-- Data records follows --

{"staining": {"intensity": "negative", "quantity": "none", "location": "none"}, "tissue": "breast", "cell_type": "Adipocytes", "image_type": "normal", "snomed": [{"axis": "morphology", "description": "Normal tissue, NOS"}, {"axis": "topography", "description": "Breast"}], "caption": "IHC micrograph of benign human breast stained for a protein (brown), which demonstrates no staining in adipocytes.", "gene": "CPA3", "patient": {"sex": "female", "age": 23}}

-- Data records concluded --
-- Data records follows --

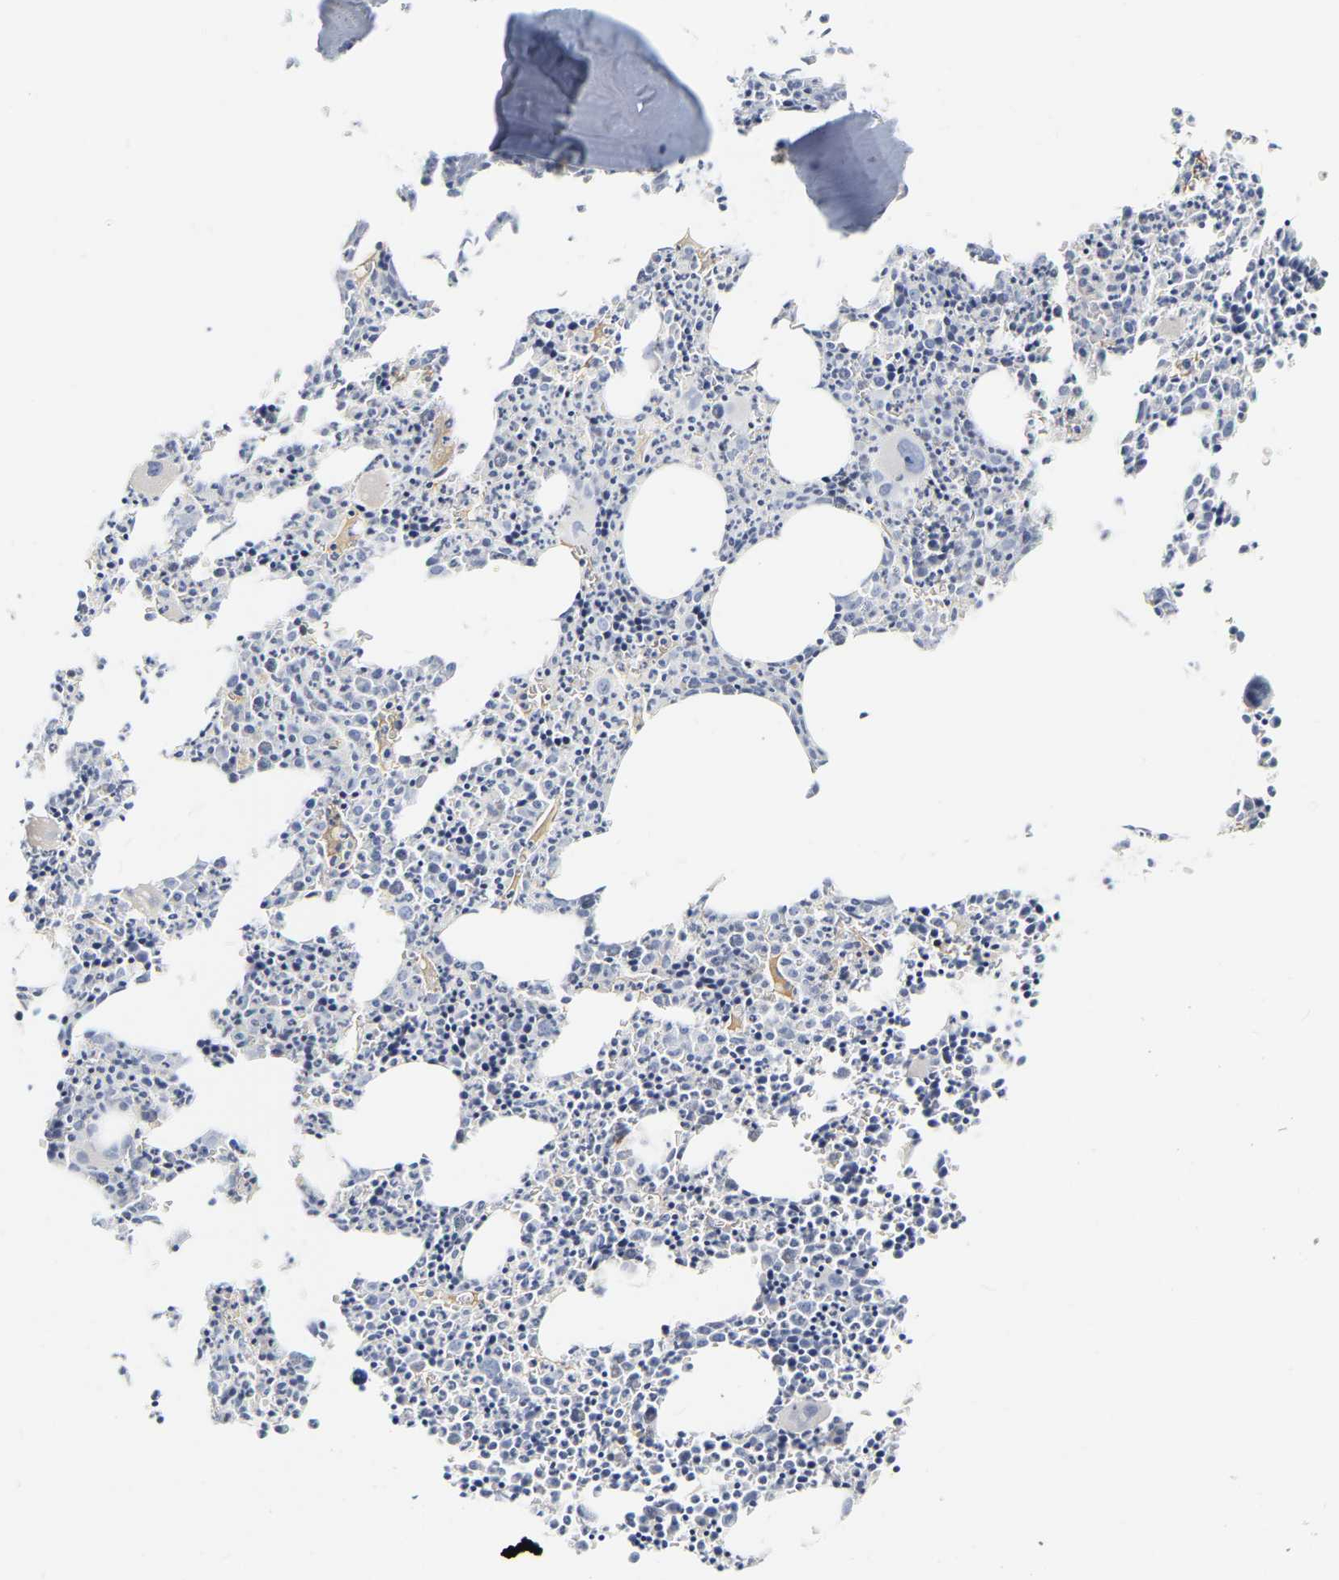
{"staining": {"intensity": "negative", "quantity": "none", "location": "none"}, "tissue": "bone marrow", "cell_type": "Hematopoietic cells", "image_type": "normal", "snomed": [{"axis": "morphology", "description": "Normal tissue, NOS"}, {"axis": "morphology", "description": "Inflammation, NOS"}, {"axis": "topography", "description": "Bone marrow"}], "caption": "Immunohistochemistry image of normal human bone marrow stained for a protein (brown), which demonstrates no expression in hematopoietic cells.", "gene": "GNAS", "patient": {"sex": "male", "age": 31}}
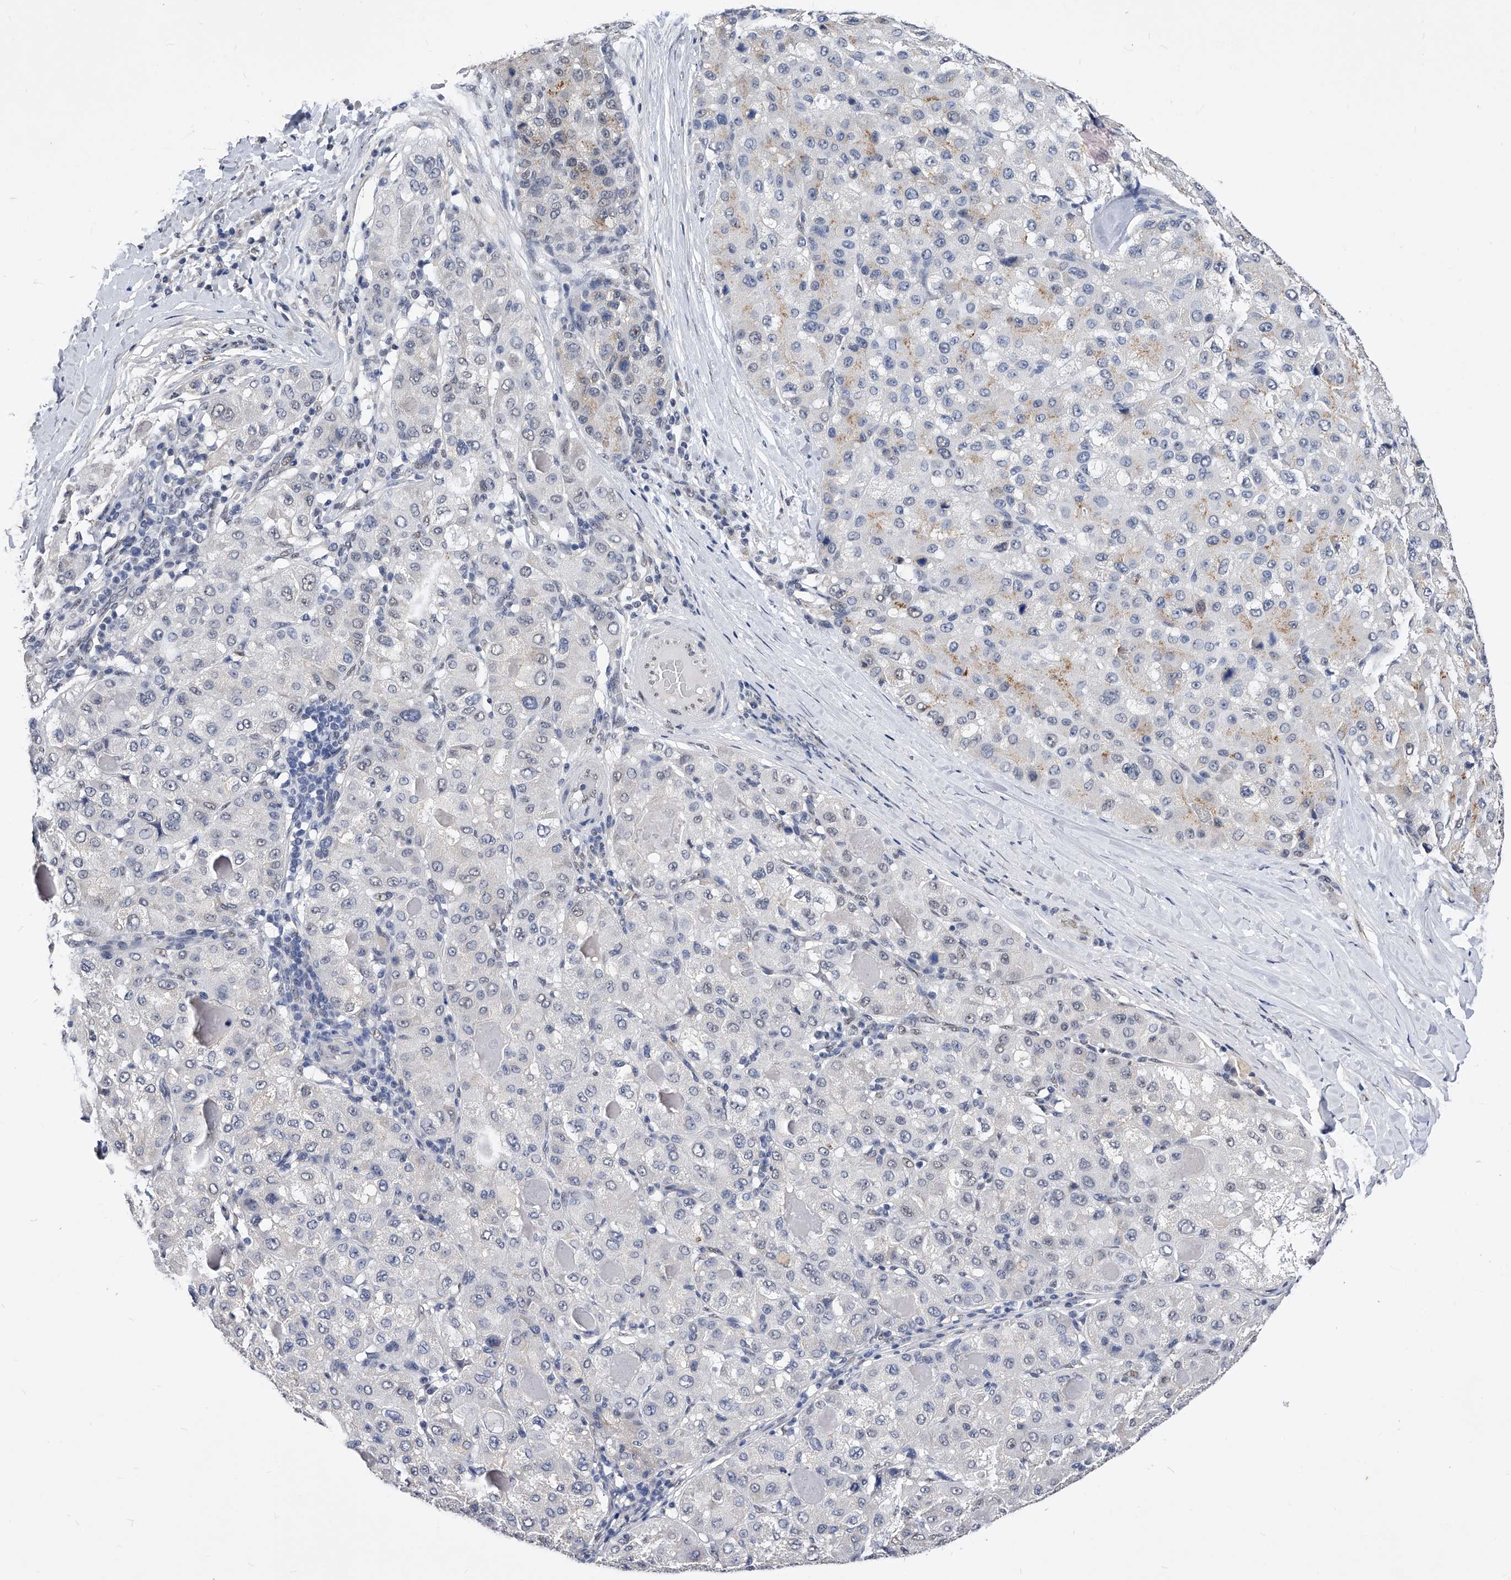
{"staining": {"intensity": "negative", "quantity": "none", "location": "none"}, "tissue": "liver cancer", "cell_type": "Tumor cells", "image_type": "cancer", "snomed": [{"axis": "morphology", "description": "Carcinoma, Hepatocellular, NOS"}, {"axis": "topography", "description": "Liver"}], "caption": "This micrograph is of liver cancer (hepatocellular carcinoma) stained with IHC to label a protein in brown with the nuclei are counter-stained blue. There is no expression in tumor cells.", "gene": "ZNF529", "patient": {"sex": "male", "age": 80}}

-- Data records concluded --

* _What you should do_
Only the lines above starting with the line with "image of normal" and going on through the line with "micrograph is of" belong in the answer; repeat them exactly, minus any picture.

* _Solution for this exercise_
{"staining": {"intensity": "negative", "quantity": "none", "location": "none"}, "tissue": "bone marrow", "cell_type": "Hematopoietic cells", "image_type": "normal", "snomed": [{"axis": "morphology", "description": "Normal tissue, NOS"}, {"axis": "morphology", "description": "Inflammation, NOS"}, {"axis": "topography", "description": "Bone marrow"}], "caption": "Immunohistochemistry image of normal human bone marrow stained for a protein (brown), which demonstrates no expression in hematopoietic cells.", "gene": "GNAS", "patient": {"sex": "male", "age": 31}}
{"staining": {"intensity": "negative", "quantity": "none", "location": "none"}, "tissue": "liver cancer", "cell_type": "Tumor cells", "image_type": "cancer", "snomed": [{"axis": "morphology", "description": "Carcinoma, Hepatocellular, NOS"}, {"axis": "topography", "description": "Liver"}], "caption": "This micrograph is of liver cancer (hepatocellular carcinoma) stained with IHC to label a protein in brown with the nuclei are counter-stained blue. There is no expression in tumor cells.", "gene": "ZNF529", "patient": {"sex": "male", "age": 80}}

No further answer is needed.